Rare Diseases Center, West China Hospital, Sichuan University, Chengdu, China.
Immunol Res. 2024 Jun;72(3):418-429. doi: 10.1007/s12026-023-09449-2. Epub 2023 Dec 22.
Routine use of immunosuppressive agents in systemic lupus erythematosus (SLE) patients infected with severe acute respiratory syndrome coronavirus 2 (SARS-CoV-2) potentially increases the risk of adverse outcomes. belimumab, a monoclonal antibody for the treatment of SLE, remains untested for its specific impact on coronavirus disease 2019 (COVID-19) symptoms in these patients. Here, this research investigated the effect of belimumab on COVID-19 symptoms in SLE patients infected with SARS-CoV-2.
This study enrolled SLE patients who underwent treatment with belimumab. After thorough screening based on the inclusion and exclusion criteria, data pertaining to COVID-19 for both the participants and their cohabitants were obtained through telephone follow-up.
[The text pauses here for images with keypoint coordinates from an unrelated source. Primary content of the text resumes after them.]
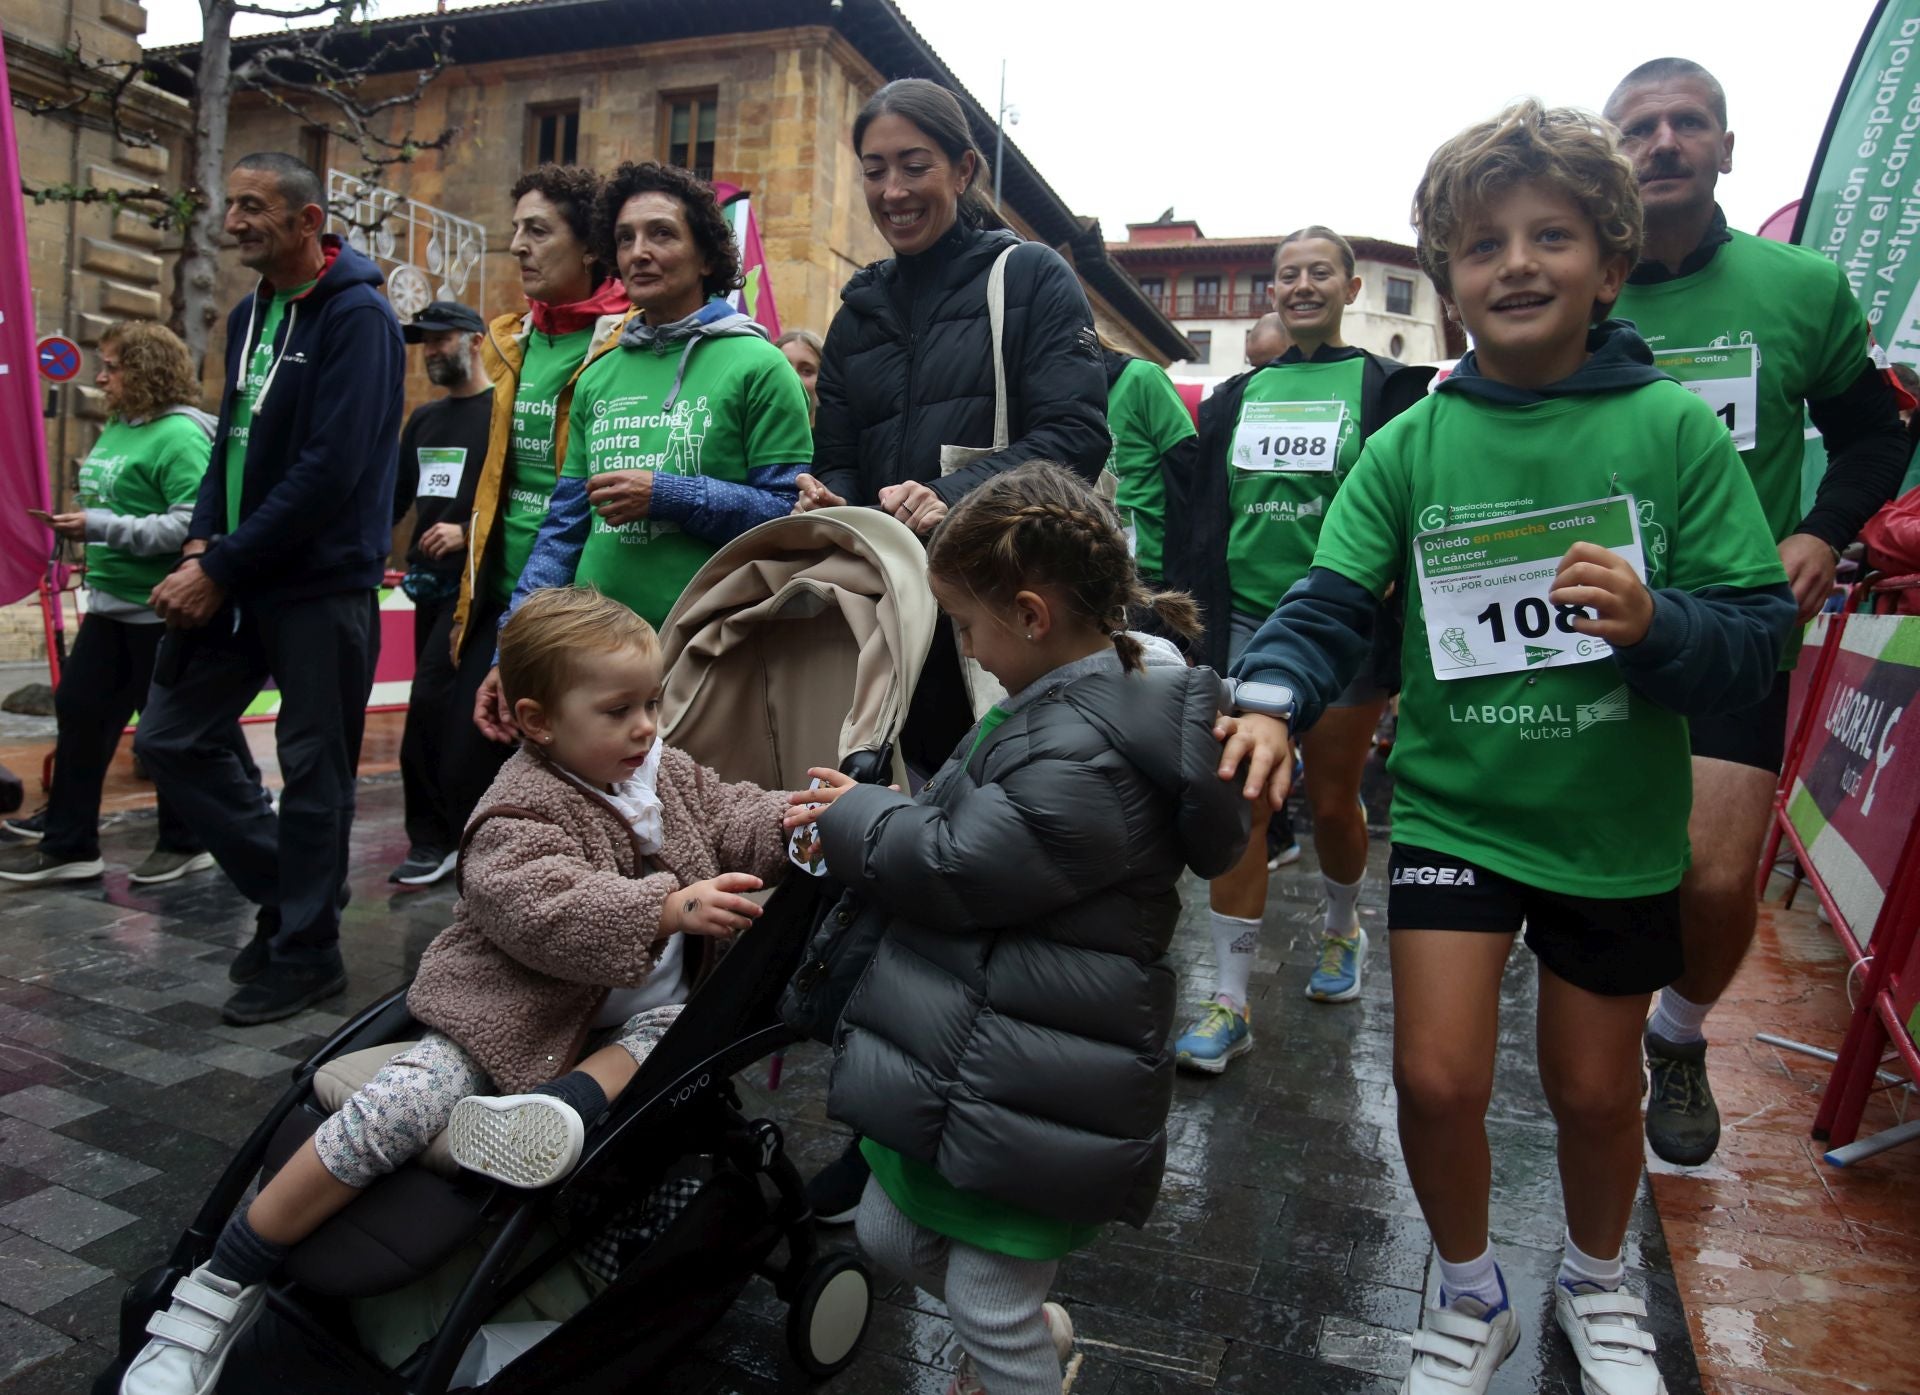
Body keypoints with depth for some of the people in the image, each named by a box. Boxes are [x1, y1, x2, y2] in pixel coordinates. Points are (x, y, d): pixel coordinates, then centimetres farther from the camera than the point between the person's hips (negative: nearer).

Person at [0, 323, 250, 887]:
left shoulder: (180, 435, -17)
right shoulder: (116, 427, 11)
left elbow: (193, 524, -26)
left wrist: (102, 528, -23)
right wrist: (88, 534, 11)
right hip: (111, 603, 9)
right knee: (79, 710, 10)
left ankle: (185, 842, 19)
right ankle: (68, 844, 20)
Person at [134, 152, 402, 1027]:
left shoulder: (356, 318, -12)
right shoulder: (250, 315, 14)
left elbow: (330, 469, -20)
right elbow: (232, 439, 17)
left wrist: (221, 569, -18)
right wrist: (201, 543, 0)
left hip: (322, 585, -8)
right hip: (233, 576, 8)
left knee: (312, 773, 2)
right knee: (167, 739, 10)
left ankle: (305, 953, 18)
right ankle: (284, 885, 27)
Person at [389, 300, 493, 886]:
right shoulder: (424, 420, 18)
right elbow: (394, 496, 22)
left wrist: (470, 532, -20)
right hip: (428, 583, 8)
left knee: (430, 706, -13)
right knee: (455, 711, 12)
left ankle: (432, 838, -3)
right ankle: (460, 830, 23)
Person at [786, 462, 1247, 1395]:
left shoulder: (1082, 758, -29)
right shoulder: (1062, 707, 6)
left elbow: (953, 867, -22)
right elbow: (956, 827, 16)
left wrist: (854, 817, -5)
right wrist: (858, 820, 3)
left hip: (1025, 1096, -10)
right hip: (960, 1061, 10)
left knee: (988, 1305, 9)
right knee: (890, 1234, 25)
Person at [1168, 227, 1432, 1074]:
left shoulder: (1386, 390, 2)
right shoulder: (1236, 396, 11)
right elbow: (1202, 514, 12)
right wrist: (1191, 605, 6)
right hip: (1247, 621, 2)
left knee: (1332, 802, 9)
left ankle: (1341, 928, 40)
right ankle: (1230, 1002, 2)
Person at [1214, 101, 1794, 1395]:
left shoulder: (1675, 429, -8)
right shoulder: (1411, 447, -5)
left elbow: (1760, 639, -8)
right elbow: (1329, 608, -10)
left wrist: (1657, 623, -29)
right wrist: (1269, 700, -30)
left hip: (1616, 822, 0)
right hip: (1455, 808, 0)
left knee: (1594, 1088, 16)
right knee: (1436, 1077, -3)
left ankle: (1599, 1282, 49)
The potential impact of belimumab on COVID-19 was evaluated by comparing COVID-19 symptoms and medication use across various groups to investigate the association between belimumab treatment and COVID-19 in SLE.
This study involved 123 SLE patients, of whom 89.4% tested positive for SARS-CoV-2. Among cohabitants of SLE patients, the SARS-CoV-2 positive rate was 87.2% (p = 0.543). Patients treated with belimumab exhibited a lower incidence of multiple COVID-19 symptoms than their cohabitating counterparts (p < 0.001). This protective effect was found to be partially related to the time of last belimumab administration. Among those with COVID-19, 30 patients opted to discontinue their anti-SLE drugs, and among them, 53% chose to discontinue belimumab. Discontinuing drugs did not increase the risk of hospitalization due to SARS-CoV-2 infection.
This study concluded that treatment with belimumab did not increase susceptibility to COVID-19 and beneficially alleviated the symptoms of COVID-19.
在感染严重急性呼吸综合征冠状病毒2(SARS-CoV-2)的系统性红斑狼疮(SLE)患者中常规使用免疫抑制剂可能会增加不良结局的风险。贝利尤单抗是一种用于治疗SLE的单克隆抗体,其对这些患者的2019冠状病毒病(COVID-19)症状的具体影响仍未得到检验。在此,本研究调查了贝利尤单抗对感染SARS-CoV-2的SLE患者的COVID-19症状的影响。
本研究纳入了接受贝利尤单抗治疗的SLE患者。在根据纳入和排除标准进行全面筛查后,通过电话随访获得了参与者及其同居者的COVID-19相关数据。通过比较不同组的COVID-19症状和药物使用情况来评估贝利尤单抗对COVID-19的潜在影响,以研究贝利尤单抗治疗与SLE患者的COVID-19之间的关联。
本研究涉及123名SLE患者,其中89.4%的患者SARS-CoV-2检测呈阳性。在SLE患者的同居者中,SARS-CoV-2阳性率为87.2%(p = 0.543)。接受贝利尤单抗治疗的患者出现多种COVID-19症状的发生率低于与其同居的患者(p < 0.001)。发现这种保护作用部分与最后一次使用贝利尤单抗的时间有关。在患有COVID-19的患者中,有30名患者选择停用抗SLE药物,其中53%选择停用贝利尤单抗。停药并未增加因SARS-CoV-2感染而住院的风险。
本研究得出结论,贝利尤单抗治疗不会增加对COVID-19的易感性,并且有益地减轻了COVID-19的症状。